Finding a limit involving exponential function
Using the standard Taylor expansions (to low order) $\ln(1+u)=u-\frac{u^2}{2}+o(u^2)$ and $e^u=1+u+o(u)$ when $u\to0$.
Rewriting $$\begin{align} (1+x)^{\frac{1}{x}} &= \exp\left( \frac{1}{x}\ln(1+x)\right) = \exp\left( \frac{1}{x}(x-\frac{x^2}{2} + o(x^2))\right) = \exp\left( 1-\frac{x}{2} + o(x)\right) \\&= e\cdot \exp\left( -\frac{x}{2} + o(x)\right) = e\cdot \left( 1-\frac{x}{2} + o(x)\right) = e-e\frac{x}{2} + o(x) \end{align}$$ we get that $$ \frac{e-(1+x)^{\frac{1}{x}}}{x} = \frac{e\frac{x}{2} + o(x)}{x} =\frac{e}{2} + o(1)\xrightarrow[x\to0]{} \boxed{\frac{e}{2}}. $$
Note that we expanded $\ln(1+x)$ to order $x^2$, since we can "guess" the first order will get cancelled eventually by the $-e$ in the denominator. (Doing only the expansion to first order will only, basically, yield the limit $(1+x)^{1/x}\xrightarrow[x\to0]{}e$, and so we know we need better precision.)
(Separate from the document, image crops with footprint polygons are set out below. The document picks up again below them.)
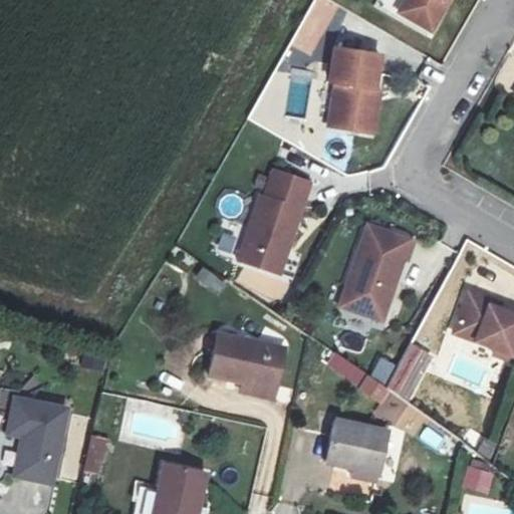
[(409,0),(401,15),(433,34),(445,13),(439,9),(443,0),(409,0)]
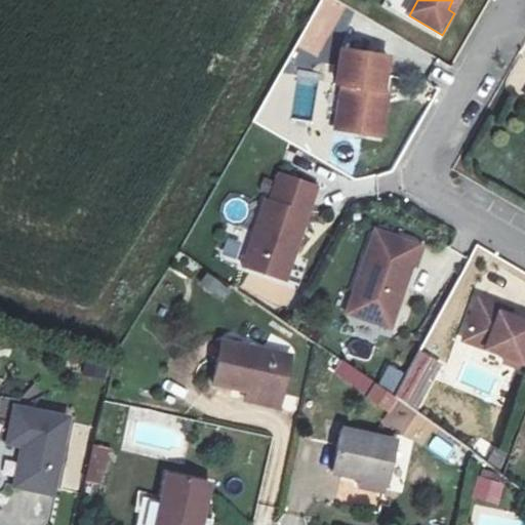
[(391,59),(344,52),(338,87),(345,88),(337,132),(372,137),(379,93),(385,94),(391,59)]
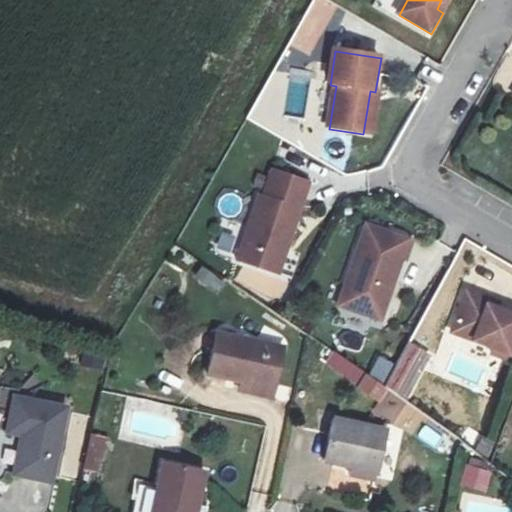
[(375,92),(370,91),(363,134),(373,136),(380,93),(375,92)]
In the second step, factoring the $e$ out of the product allows us to get $e^{-x/2+o(x)}$ instead of $e^{1-x/2+o(x)}$, which is required in order to use the expansion of $e^u$ (since this expansion holds when $u\to 0$, and while $\frac{x}{2}\to 0$, this is not the case for $1-\frac{x}{2}$.)
Hint. Expand the function $f(x):=(1+x)^{\frac{1}{x}}=\exp\left(\frac{\ln(1+x)}{x}\right)$ at $0$: $$f(x)=\exp\left(\frac{x-\frac{x^2}{2}+o(x^2)}{x}\right)=\exp\left(1-\frac{x}{2}+o(x)\right)=e\cdot \exp\left(-\frac{x}{2}+o(x)\right).$$ Can you take it from here? At the end you should find that the limit is $e/2$.
Put $$f (x)=(1+x)^\frac 1x $$ for $x\ne 0$ and $f (0)=e $.
then your limit is $$-\lim_0\frac {f (x)-f (0)}{x-0} $$ or $$-\lim_0 f'(x ).$$ with
$f'(x)=f (x)(-\frac {1}{x^2}\ln (1+x)+\frac {1}{x (1+x)}) $
$=f (x)(\frac {-x+x^2/2 (1+\epsilon (x))}{x^2}+\frac {1}{x}-\frac {1}{1+x}) $
from this, the limit is $$-e(\frac {1}{2}-1)=\frac {e}{2} $$